Decision-making won't come from the headquarters in Boston anymore either -- a dramatic shift for a company long known for its central management style.
"We are fundamentally inverting the company to make the business units the center of gravity," Flannery said.
Soaring jet engines
GE was a pioneer in aviation, so it's only fitting that the bright spot of the remaining company makes and fixes jet engines.
GE Aviation's technology powers two out of every three commercial flight departures around the world. The business has a long runway too, with a decades-long backlog of orders totaling $200 billion.
"The aircraft engine business is a phenomenal one," said De Gan
Unlike in the past, GE is rearranging its portfolio to only keep businesses that fit well together. So it makes sense that Flannery decided to retain GE Power, which makes giant turbines used by power plants.
"A power turbine is effectively a jet engine that doesn't fly," Scott Davis, lead analyst at Melius Research, wrote to clients.
But GE Power is in disarray. Under former CEO Jeff Immelt, GE doubled down on fossil fuels by spending heavily to acquire the power business of Alstom. That deal left GE badly exposed to the shift away from natural gas and coal. GE has raced to shrink its power business, slashing 12,000 jobs along the way.
Flannery acknowledged that GE Power is a "turnaround story" that will take years, not quarters, to play out.
Small footprint in clean energy
The shakeup at GE has elevated the role of its renewable energy business, which is built on a large onshore wind business. GE is also making inroads into offshore wind as well as hyro power.
Holding onto renewable energy gives GE a foothold in the growth part of the industry as Americans push for cleaner fuels. But it's a tiny foothold. Renewable energy hauled in $10 billion of revenue last year, accounting for just 8% of the company's total sales.
The ghost of GE Capital
Listening to GE talk about the future, it would be easy to forget that a big chunk of it is wrapped up in GE Capital. The financial arm has been dramatically downsized over the past decade. And Flannery pledged to make it even smaller.

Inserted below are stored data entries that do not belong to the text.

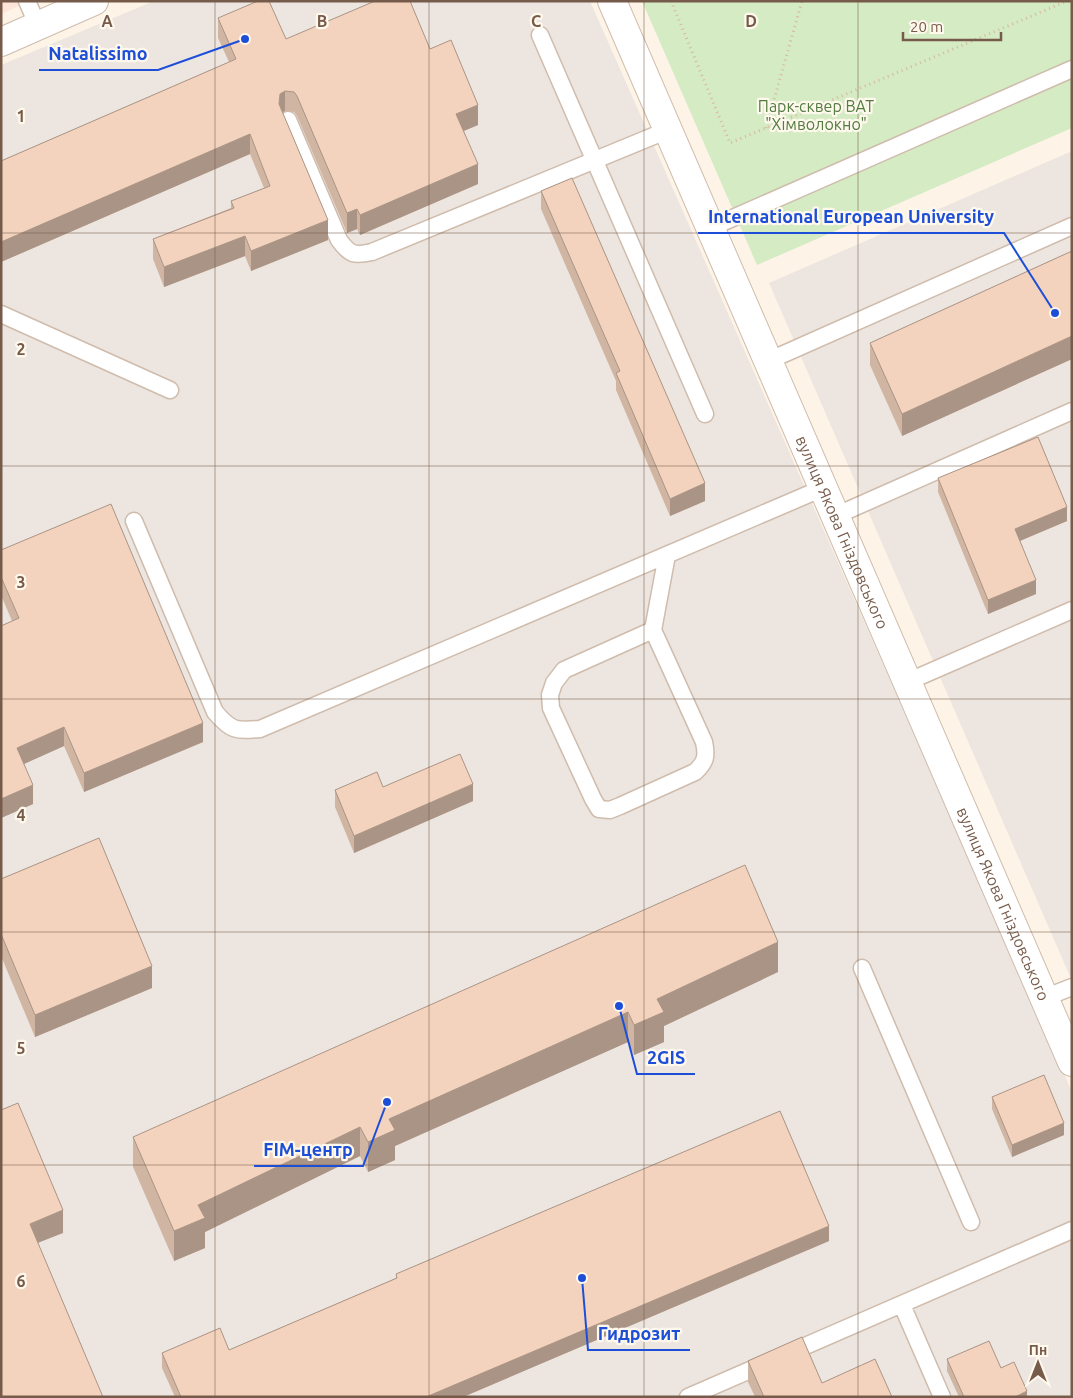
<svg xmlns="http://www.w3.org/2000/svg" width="1073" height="1398" font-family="Ubuntu,sans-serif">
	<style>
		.commercial { fill: #fde5da }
		.industrial { fill: #ede6e0 }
		.green { fill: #d4ebc4 }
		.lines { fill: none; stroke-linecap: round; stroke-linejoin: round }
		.lane-casing { stroke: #cfbcac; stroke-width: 19 }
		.street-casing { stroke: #cfbcac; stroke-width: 30 }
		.path { stroke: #d8b7a0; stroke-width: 3; stroke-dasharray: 1 4; stroke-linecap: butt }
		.lane { stroke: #fff; stroke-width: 16 }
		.street { stroke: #fff; stroke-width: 28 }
		.wall { fill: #d1b5a3 }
		.shaded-wall { fill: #aa9485 }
		.building { fill: #f3d3be; stroke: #aa9485 }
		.grid { fill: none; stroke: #775b4a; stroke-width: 1; stroke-opacity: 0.55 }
		.labels { text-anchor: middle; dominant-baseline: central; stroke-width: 4.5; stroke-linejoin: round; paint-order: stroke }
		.park-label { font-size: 16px; fill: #537d42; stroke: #fff8ed }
		.street-label { font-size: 16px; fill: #775b4a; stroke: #fff8ed }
		.grid-label { font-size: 16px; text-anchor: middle; font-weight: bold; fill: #775b4a; stroke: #fff8ed; stroke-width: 4.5; stroke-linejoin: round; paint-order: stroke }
		.leader { fill: none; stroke: #1d4ed8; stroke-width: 2 }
		.callout-dot { fill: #1d4ed8; stroke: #fff8ed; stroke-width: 2 }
		.callout-label { font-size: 18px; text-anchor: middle; font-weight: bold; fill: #1d4ed8; stroke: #fff8ed; stroke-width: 4.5; stroke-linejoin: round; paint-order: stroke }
	</style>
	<rect width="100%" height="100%" fill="#fdf4e7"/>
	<path class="commercial" d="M1,1H30L1,14Z"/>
	<path class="industrial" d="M154,1H590L1072,1092V1397H1V65Z
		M1072,151V981L769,283Z"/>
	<path class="green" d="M642,1H1072V128L757,265Z"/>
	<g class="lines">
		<g class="lane-casing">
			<path id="lane" d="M27,1L38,26
				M540,35L705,414
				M288,120L339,240C350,255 354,256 372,252L668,130
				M710,228L1072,69
				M1,314L170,390
				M768,361L1072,226
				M835,516L1072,411
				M134,521L215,712C231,731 236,731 260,729L823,488
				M653,630L564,670L554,683L550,695L551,708L593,799L599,809L610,810L620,806L695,772C706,762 707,756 704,742L653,630L667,555
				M907,682L1072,610
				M862,968L971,1222
				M1044,998L1072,987
				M902,1305L942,1397
				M688,1397L1072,1230"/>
		</g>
		<g class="street-casing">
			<g id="street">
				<path id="s1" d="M612,1L1072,1062"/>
				<path d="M1,42L94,1"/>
			</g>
		</g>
		<path class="path" d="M671,1L730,143L1067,1
			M766,128L802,1"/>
		<use href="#lane" class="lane"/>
		<use href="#street" class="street"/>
	</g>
	<path class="wall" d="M218,18L286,39L430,49L478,125L464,131L478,184L360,235L357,229L347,233L297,116L294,112L285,111L282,112L328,240L251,271L245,256L164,287L153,259V239L231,208V201L264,188L250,154L1,262V161L229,62L218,38Z
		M541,191L705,501L670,516L616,390V381L541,209Z
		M1072,251V359L902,436L870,365V343Z
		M938,478L1067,521L1020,541L1036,594L988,614L938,492Z
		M1,550L203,742L84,792L64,746L24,764L33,804L1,818V626L12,621L1,595Z
		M383,787L473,801L354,853L335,807V790Z
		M1,879L152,988L35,1037L1,956Z
		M778,972L664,1026V1042L634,1055L628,1042L395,1146V1160L368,1172L360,1156L205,1232V1248L174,1261L133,1167V1137Z
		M992,1097L1064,1135L1012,1157L992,1109Z
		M829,1241L463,1397H175L162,1368V1353L229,1350L396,1278V1274Z
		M947,1359L1001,1368L1027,1397H959L947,1371Z
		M748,1361L822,1383L892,1397H755L748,1382Z"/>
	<path class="shaded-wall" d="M285,91V111L280,114L279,104L280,94Z
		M478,105V125L456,134V114Z
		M250,134V154L1,262V242Z
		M478,164V184L360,235V215Z
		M357,209V229L347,233V213Z
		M328,220V240L251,271V251Z
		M245,236V256L164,287V267Z
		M1072,336V359L902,436V414Z
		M705,483V501L670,516V499Z
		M1067,507V521L1015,543V529Z
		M1036,580V594L988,614V600Z
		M203,723V742L84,792V773Z
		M64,727V746L17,767V748Z
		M473,784V801L354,853V836Z
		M33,785V804L1,818V799Z
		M778,942V972L664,1026V1042L634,1055V1025L657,999Z
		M152,966V988L35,1037V1015Z
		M628,1012V1042L395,1146V1160L368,1172V1142L389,1119Z
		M1064,1123V1135L1012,1157V1145Z
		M360,1127V1156L205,1232V1248L174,1261V1231L198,1205Z
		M63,1210V1233L30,1246V1224Z
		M829,1226V1241L463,1397H426Z
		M1027,1391V1397H1015Z"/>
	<path class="building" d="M258,1H269L286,39L375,1H410L430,49L451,40L478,105L456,114L478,164L360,215L357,209L347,213L297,96L294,92L285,91L280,94L279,104L328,220L251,251L245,236L164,267L153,239L234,208L231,201L270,186L250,134L1,242V161L236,59L218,18Z
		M572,178L705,483L670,499L616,373L620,371L541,191Z
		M1072,251V336L902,414L870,343Z
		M1038,437L1067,507L1015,529L1036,580L988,600L938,478Z
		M111,504L203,723L84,773L64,727L17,748L33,785L1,799V626L19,618L1,577V550Z
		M460,754L473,784L354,836L335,790L377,772L383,787Z
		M99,838L152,966L35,1015L1,934V879Z
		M745,865L778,942L657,999L664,1012L634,1025L628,1012L389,1119L395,1130L368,1142L360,1127L198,1205L205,1218L174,1231L133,1137Z
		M1044,1075L1064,1123L1012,1145L992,1097Z
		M18,1103L63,1210L30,1224L103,1397H1V1110Z
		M780,1111L829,1226L426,1397H181L162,1353L220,1328L229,1350L397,1278L396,1274Z
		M802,1337L822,1383L875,1359L892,1397H764L748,1361Z
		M989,1341L1001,1368L1014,1362L1027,1391L1015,1397H964L947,1359Z"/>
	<path class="grid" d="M215,1V1397M429,1V1397M644,1V1397M858,1V1397M1,233H1072M1,466H1072M1,699H1072M1,932H1072M1,1165H1072"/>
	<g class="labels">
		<g class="park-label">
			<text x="816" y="106">Парк-сквер ВАТ<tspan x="816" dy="18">"Хімволокно"</tspan></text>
		</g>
		<g class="street-label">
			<text stroke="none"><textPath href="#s1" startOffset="579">вулиця Якова Гніздовського</textPath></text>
			<text stroke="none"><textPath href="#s1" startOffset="984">вулиця Якова Гніздовського</textPath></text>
		</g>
	</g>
	<g class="grid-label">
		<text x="107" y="27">A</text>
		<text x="322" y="27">B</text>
		<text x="536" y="27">C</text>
		<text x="751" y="27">D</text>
		<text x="21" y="122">1</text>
		<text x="21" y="355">2</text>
		<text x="21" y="588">3</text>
		<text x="21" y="821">4</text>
		<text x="21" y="1054">5</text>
		<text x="21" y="1287">6</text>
	</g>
	<path class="leader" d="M245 39L158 70H39M1055 313L1004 233H698M619 1006L637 1074H695M387 1102L363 1166H254M582 1278L588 1350H690"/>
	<g class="callout-dot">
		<circle cx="245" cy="39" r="5"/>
		<circle cx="1055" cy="313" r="5"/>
		<circle cx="619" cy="1006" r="5"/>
		<circle cx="387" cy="1102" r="5"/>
		<circle cx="582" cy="1278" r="5"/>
	</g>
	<g class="callout-label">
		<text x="98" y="60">Natalissimo</text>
		<text x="851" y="223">International European University</text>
		<text x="666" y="1064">2GIS</text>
		<text x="308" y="1156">FIM-центр</text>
		<text x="639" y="1340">Гидрозит</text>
	</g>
	<rect width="1073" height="1398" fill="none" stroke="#775b4a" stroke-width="5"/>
	<g transform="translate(1038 1363)" stroke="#fff8ed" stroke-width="4" paint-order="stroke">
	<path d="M0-4L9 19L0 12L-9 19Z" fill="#775b4a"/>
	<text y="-8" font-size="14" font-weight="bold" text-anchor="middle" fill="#775b4a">Пн</text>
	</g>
	<path d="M903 32v8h98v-8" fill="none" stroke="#775b4a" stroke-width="2.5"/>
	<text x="910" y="32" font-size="15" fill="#775b4a" stroke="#fff8ed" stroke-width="4" paint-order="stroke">20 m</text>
</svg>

Yet the leftovers of GE Capital are still hogging vast amounts of money -- cash that the parent company could be using to invest in the future.
GE recently set aside $1.5 billion to cover potential losses from a federal investigation into defunct its subprime mortgage unit. And it's plowing $15 billion to stabilize losses from its long-term care insurance business, which GE is also attempting to get rid of.
"When they dismantled GE Capital, they sold the good stuff and they kept all the garbage," said De Gan.
It'll take years for GE to recover from the sins of the recent past. For now, it's clear that tomorrow's GE will likely nothing like today's.
"We have argued for the full breakup of GE and we pretty much have that," said Davis.